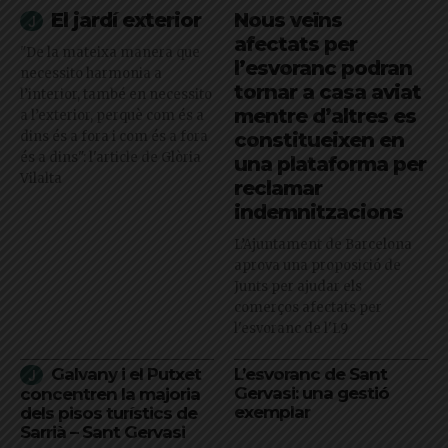
El jardí exterior
Nous veïns
afectats per
"De la mateixa manera que
l’esvoranc podran
necessito harmonia a
tornar a casa aviat
l’interior, també en necessito
mentre d’altres es
a l’exterior, perquè com és a
dins és a fora i com és a fora
constitueixen en
és a dins": l'article de Glòria
una plataforma per
Vilalta
reclamar
indemnitzacions
L’Ajuntament de Barcelona
aprova una proposició de
Junts per ajudar els
comerços afectats per
l'esvoranc de l'L9
Galvany i el Putxet
L’esvoranc de Sant
Gervasi: una gestió
concentren la majoria
exemplar
dels pisos turístics de
Sarrià – Sant Gervasi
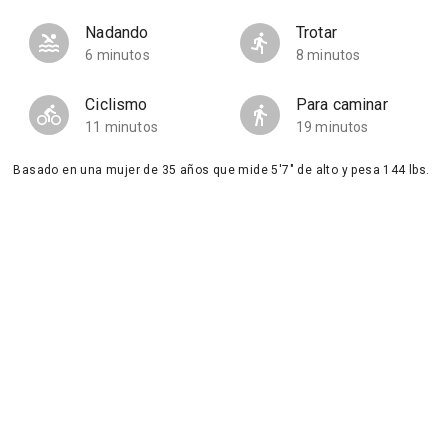
Nadando
Trotar
6 minutos
8 minutos
Ciclismo
Para caminar
11 minutos
19 minutos
Basado en una mujer de 35 años que mide 5'7" de alto y pesa 144 lbs.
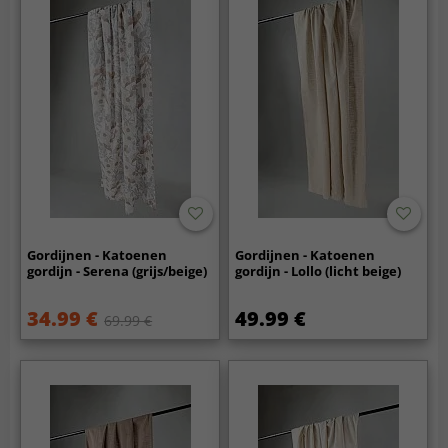
Gordijnen - Katoenen
Gordijnen - Katoenen
gordijn - Serena (grijs/beige)
gordijn - Lollo (licht beige)
34.99 €
49.99 €
69.99 €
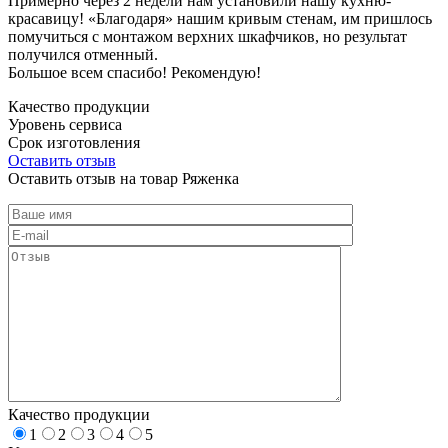
Примерно через 2 недели нам установили нашу кухню-
красавицу! «Благодаря» нашим кривым стенам, им пришлось
помучиться с монтажом верхних шкафчиков, но результат
получился отменный.
Большое всем спасибо! Рекомендую!
Качество продукции
Уровень сервиса
Срок изготовления
Оставить отзыв
Оставить отзыв на товар Ряженка
Качество продукции
1
2
3
4
5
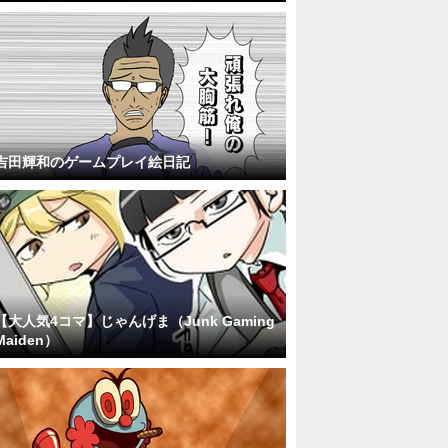
吉田輝和のゲームプレイ絵日記
【大人気4コマ】じゃんげま（Junk Gaming
Maiden）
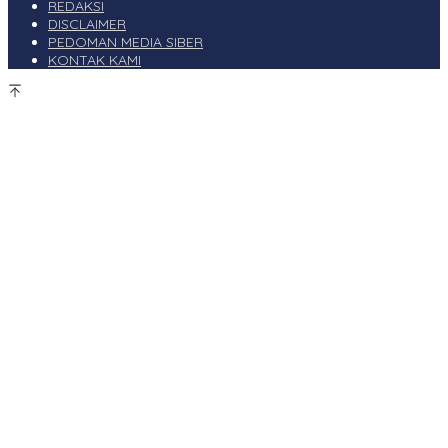
REDAKSI
DISCLAIMER
PEDOMAN MEDIA SIBER
KONTAK KAMI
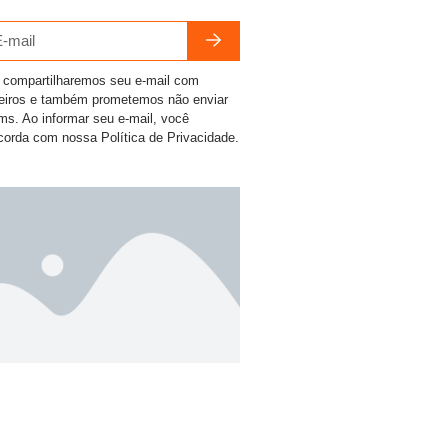
 compartilharemos seu e-mail com
ceiros e também prometemos não enviar
ms. Ao informar seu e-mail, você
corda com nossa Política de Privacidade.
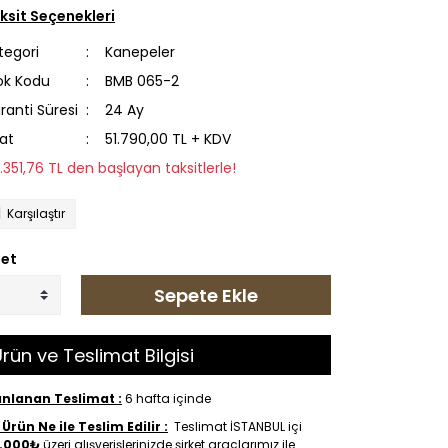
ksit Seçenekleri
tegori
Kanepeler
ok Kodu
BMB 065-2
ranti Süresi
24 Ay
yat
51.790,00 TL + KDV
5.351,76 TL den başlayan taksitlerle!
Karşılaştır
et
Sepete Ekle
rün ve Teslimat Bilgisi
anlanan Teslimat :
6 hafta içinde
Ürün Ne ile Teslim Edilir :
Teslimat İSTANBUL içi
.000₺
üzeri alışverişlerinizde şirket araçlarımız ile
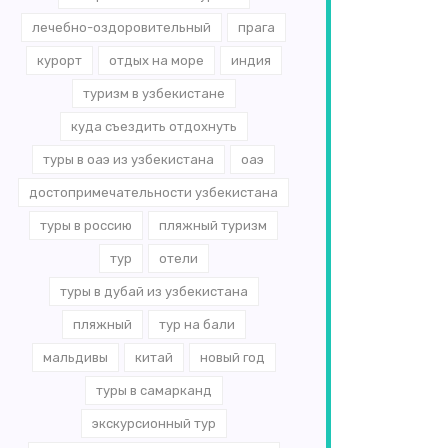
лечебно-оздоровительный
прага
курорт
отдых на море
индия
туризм в узбекистане
куда съездить отдохнуть
туры в оаэ из узбекистана
оаэ
достопримечательности узбекистана
туры в россию
пляжный туризм
тур
отели
туры в дубай из узбекистана
пляжный
тур на бали
мальдивы
китай
новый год
туры в самарканд
экскурсионный тур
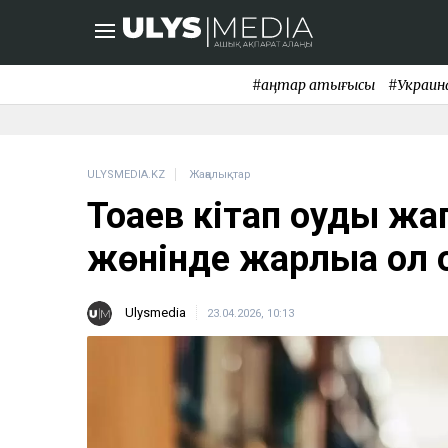
#қаңтар қақтығысы
#Украин
ULYSMEDIA.KZ
Жаңалықтар
Тоқаев кітап оқуды ж
жөнінде жарлыққа қол 
Ulysmedia
23.04.2026, 10:13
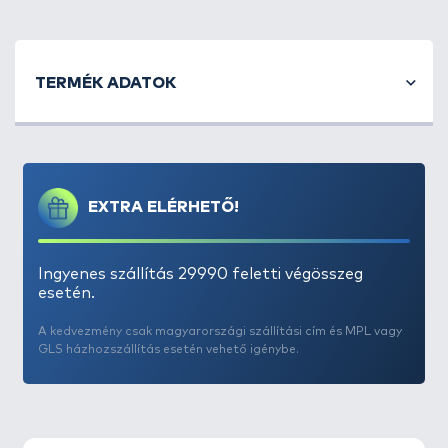
TERMÉK ADATOK
EXTRA ELÉRHETŐ!
Ingyenes szállítás 29990 feletti végösszeg
esetén.
A kedvezmény csak magyarországi szállítási cím és MPL vagy
GLS házhozszállítás esetén vehető igénybe.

..............................

Copy out the text of the listing with every "minutos" changed to "minutes" and nothing else altered, leaving the pictures out.

El jardí exterior
Nous veïns
afectats per
"De la mateixa manera que
l’esvoranc podran
necessito harmonia a
tornar a casa aviat
l’interior, també en necessito
mentre d’altres es
a l’exterior, perquè com és a
dins és a fora i com és a fora
constitueixen en
és a dins": l'article de Glòria
una plataforma per
Vilalta
reclamar
indemnitzacions
L’Ajuntament de Barcelona
aprova una proposició de
Junts per ajudar els
comerços afectats per
l'esvoranc de l'L9
Galvany i el Putxet
L’esvoranc de Sant
Gervasi: una gestió
concentren la majoria
exemplar
dels pisos turístics de
Sarrià – Sant Gervasi
Nadando
Trotar
6 minutes
8 minutes
Ciclismo
Para caminar
11 minutes
19 minutes
Basado en una mujer de 35 años que mide 5'7" de alto y pesa 144 lbs.
Gordijnen - Katoenen
Gordijnen - Katoenen
gordijn - Serena (grijs/beige)
gordijn - Lollo (licht beige)
34.99 €
49.99 €
69.99 €
Примерно через 2 недели нам установили нашу кухню-
красавицу! «Благодаря» нашим кривым стенам, им пришлось
помучиться с монтажом верхних шкафчиков, но результат
получился отменный.
Большое всем спасибо! Рекомендую!
Качество продукции
Уровень сервиса
Срок изготовления
Оставить отзыв
Оставить отзыв на товар Ряженка
Качество продукции
1
2
3
4
5
吉田輝和のゲームプレイ絵日記
【大人気4コマ】じゃんげま（Junk Gaming
Maiden）
REDAKSI
DISCLAIMER
PEDOMAN MEDIA SIBER
KONTAK KAMI
 compartilharemos seu e-mail com
ceiros e também prometemos não enviar
ms. Ao informar seu e-mail, você
corda com nossa Política de Privacidade.
ksit Seçenekleri
tegori
Kanepeler
ok Kodu
BMB 065-2
ranti Süresi
24 Ay
yat
51.790,00 TL + KDV
5.351,76 TL den başlayan taksitlerle!
Karşılaştır
et
Sepete Ekle
rün ve Teslimat Bilgisi
anlanan Teslimat :
6 hafta içinde
Ürün Ne ile Teslim Edilir :
Teslimat İSTANBUL içi
.000₺
üzeri alışverişlerinizde şirket araçlarımız ile
лечебно-оздоровительный
прага
курорт
отдых на море
индия
туризм в узбекистане
куда съездить отдохнуть
туры в оаэ из узбекистана
оаэ
достопримечательности узбекистана
туры в россию
пляжный туризм
тур
отели
туры в дубай из узбекистана
пляжный
тур на бали
мальдивы
китай
новый год
туры в самарканд
экскурсионный тур
#қаңтар қақтығысы
#Украин
ULYSMEDIA.KZ
Жаңалықтар
Тоқаев кітап оқуды ж
жөнінде жарлыққа қол 
Ulysmedia
23.04.2026, 10:13
TERMÉK ADATOK
EXTRA ELÉRHETŐ!
Ingyenes szállítás 29990 feletti végösszeg
esetén.
A kedvezmény csak magyarországi szállítási cím és MPL vagy
GLS házhozszállítás esetén vehető igénybe.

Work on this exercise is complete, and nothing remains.